EXERCISE GOAL:
Below are the records; pull every line that includes "pixels".

Document layout detection data

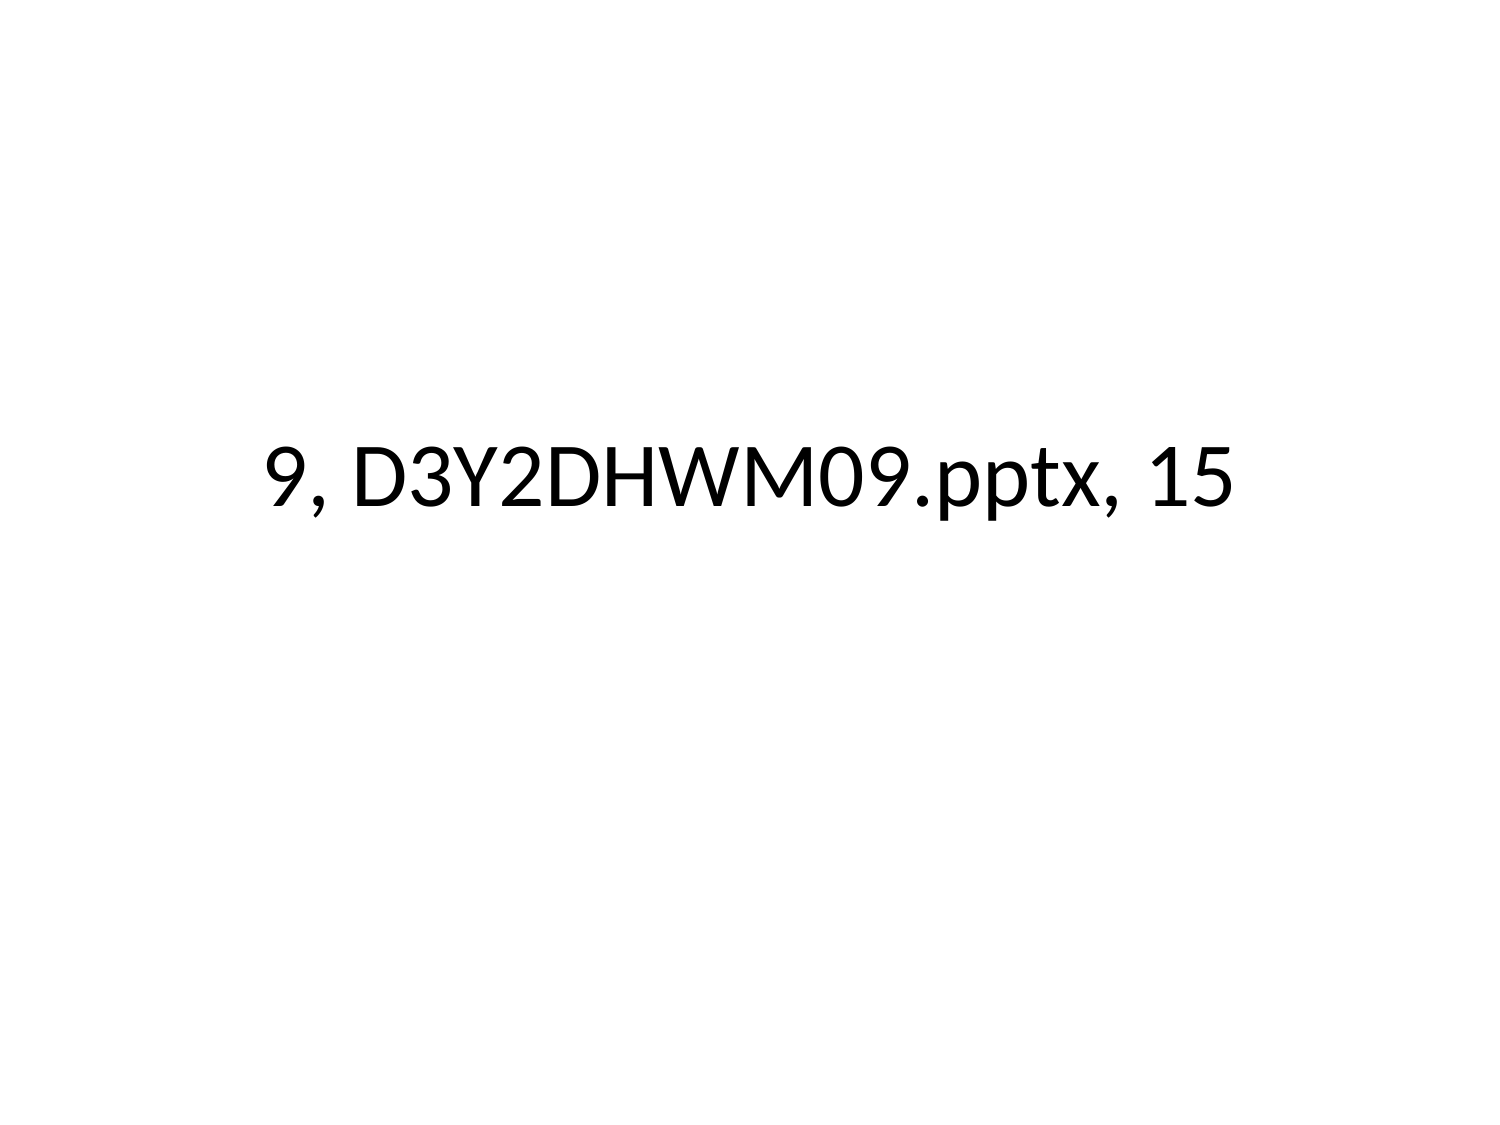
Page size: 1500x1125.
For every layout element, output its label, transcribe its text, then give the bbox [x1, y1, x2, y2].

title 9, D3Y2DHWM09.pptx, 15 [112, 349, 1388, 591]
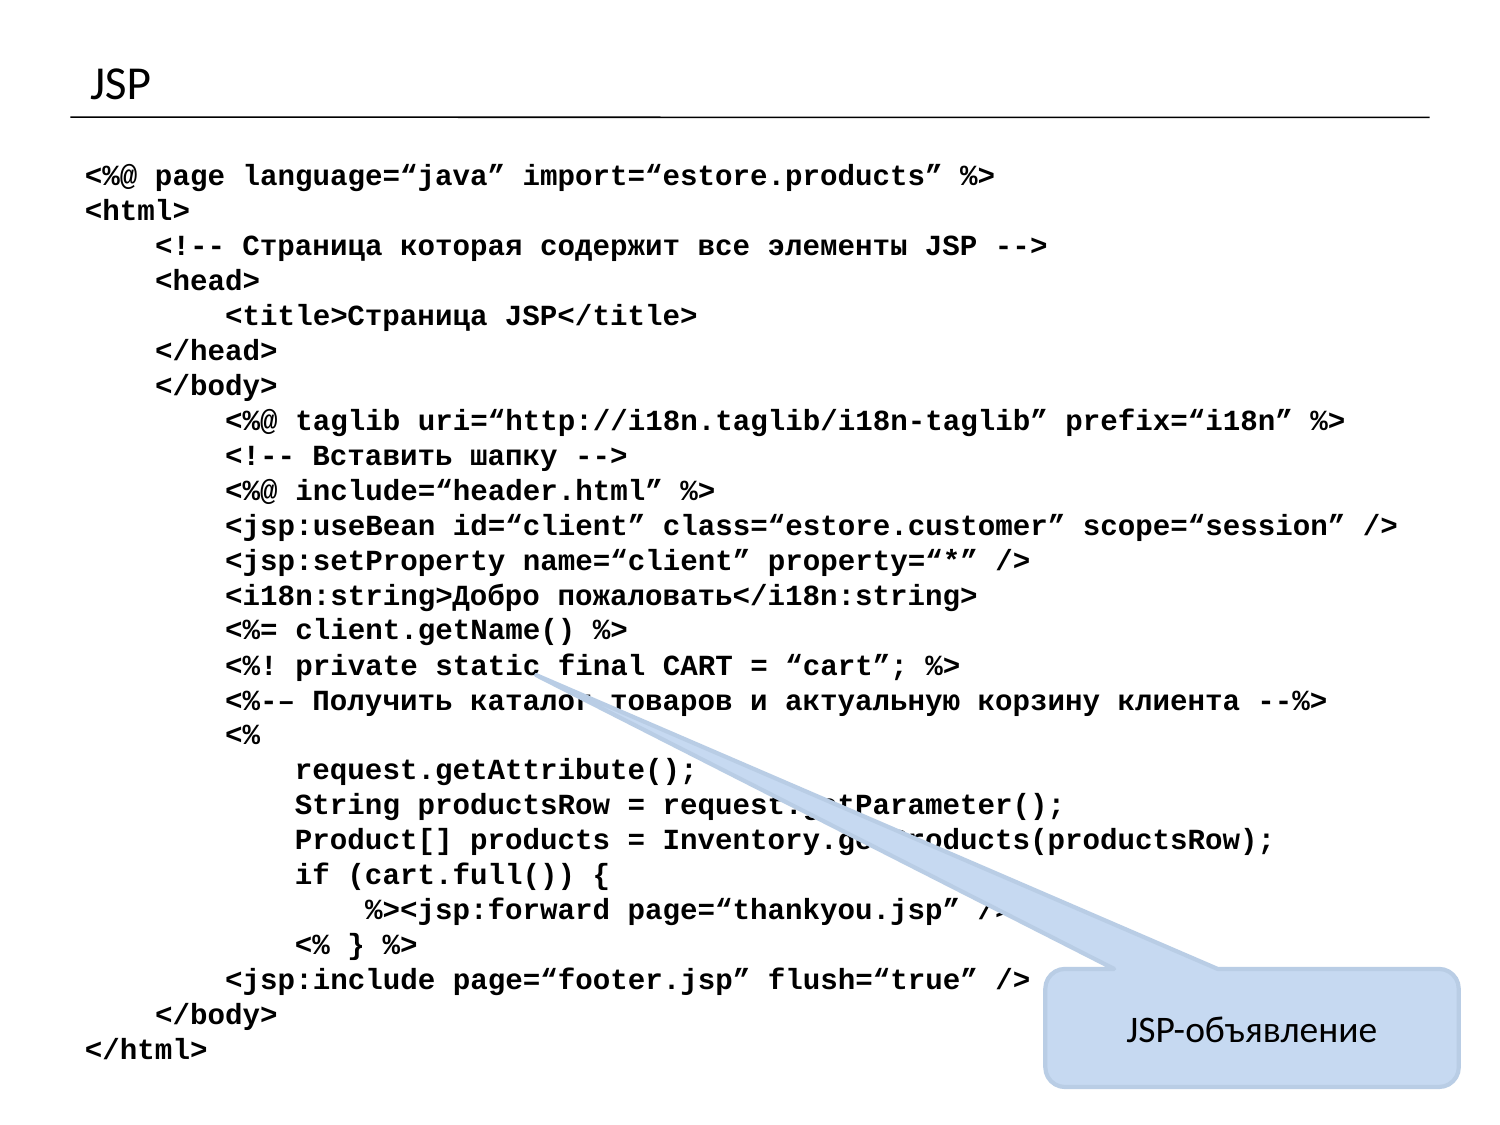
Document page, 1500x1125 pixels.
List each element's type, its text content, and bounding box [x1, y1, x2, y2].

text_box JSP-объявление [534, 673, 1461, 1090]
title JSP [75, 45, 1425, 116]
text_box <%@ page language=“java” import=“estore.products” %> <html> <!-- Страница которая содержит все элементы JSP --> <head> <title>Страница JSP</title> </head> </body> <%@ taglib uri=“http://i18n.taglib/i18n-taglib” prefix=“i18n” %> <!-- Вставить шапку --> <%@ include=“header.html” %> <jsp:useBean id=“client” class=“estore.customer” scope=“session” /> <jsp:setProperty name=“client” property=“*” /> <i18n:string>Добро пожаловать</i18n:string> <%= client.getName() %> <%! private static final CART = “cart”; %> <%-– Получить каталог товаров и актуальную корзину клиента --%> <% request.getAttribute(); String productsRow = request.getParameter(); Product[] products = Inventory.getProducts(productsRow); if (cart.full()) { %><jsp:forward page=“thankyou.jsp” /> <% } %> <jsp:include page=“footer.jsp” flush=“true” /> </body> </html> [70, 148, 1430, 1073]
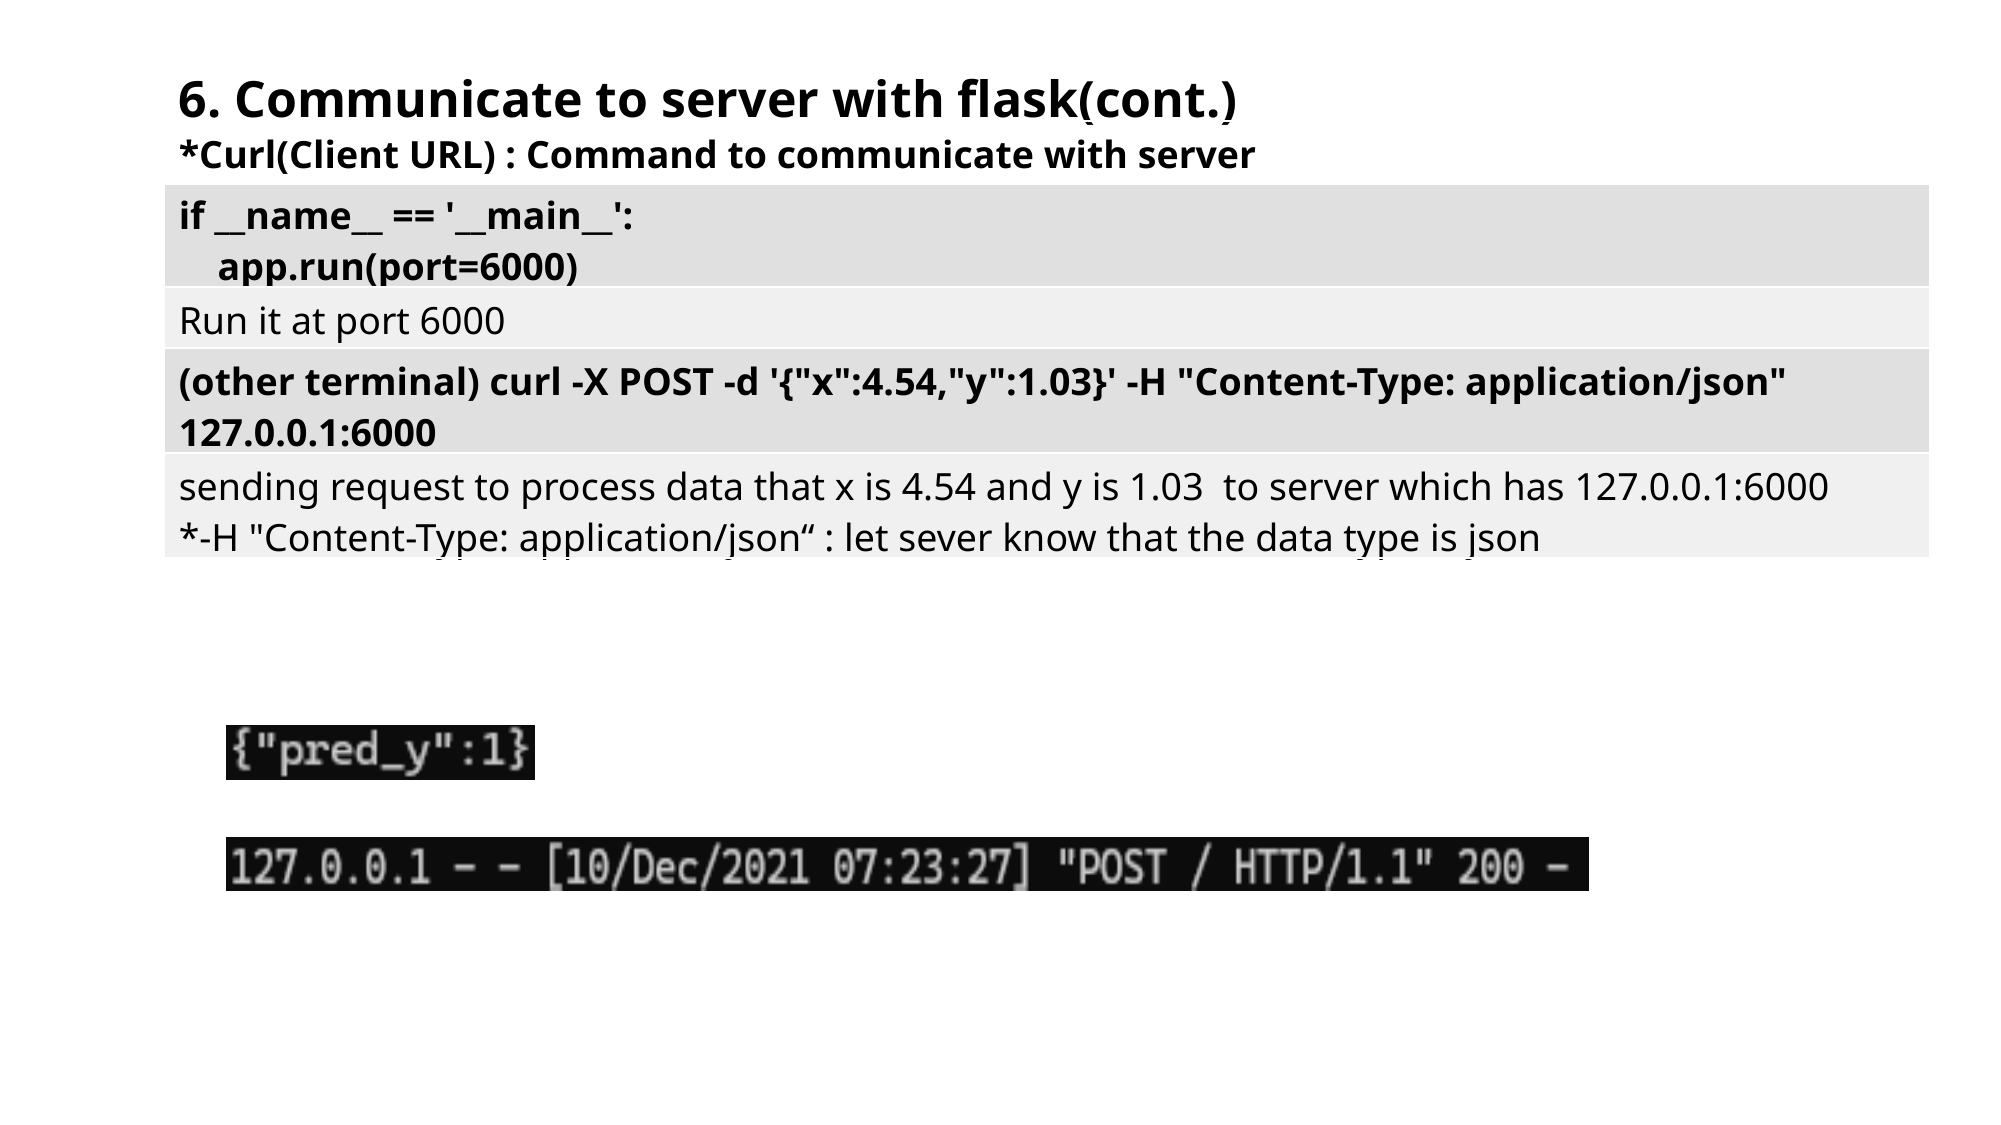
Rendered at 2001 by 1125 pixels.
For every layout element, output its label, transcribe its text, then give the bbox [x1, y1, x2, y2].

table_cell Run it at port 6000 [165, 288, 1929, 347]
table_cell if __name__ == '__main__': app.run(port=6000) [165, 185, 1929, 286]
picture [226, 837, 1589, 891]
text_box 6. Communicate to server with flask(cont.) [163, 59, 1753, 120]
table_cell (other terminal) curl -X POST -d '{"x":4.54,"y":1.03}' -H "Content-Type: application/json" 127.0.0.1:6000 [165, 349, 1929, 452]
table_cell sending request to process data that x is 4.54 and y is 1.03 to server which has 127.0.0.1:6000 *-H "Content-Type: application/json“ : let sever know that the data type is json [165, 454, 1929, 557]
picture [226, 725, 535, 780]
table_header *Curl(Client URL) : Command to communicate with server [165, 122, 1929, 179]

YOUR RESPONSE:
Document page, 1500x1125 pixels.
Rendered at 2001 by 1125 pixels.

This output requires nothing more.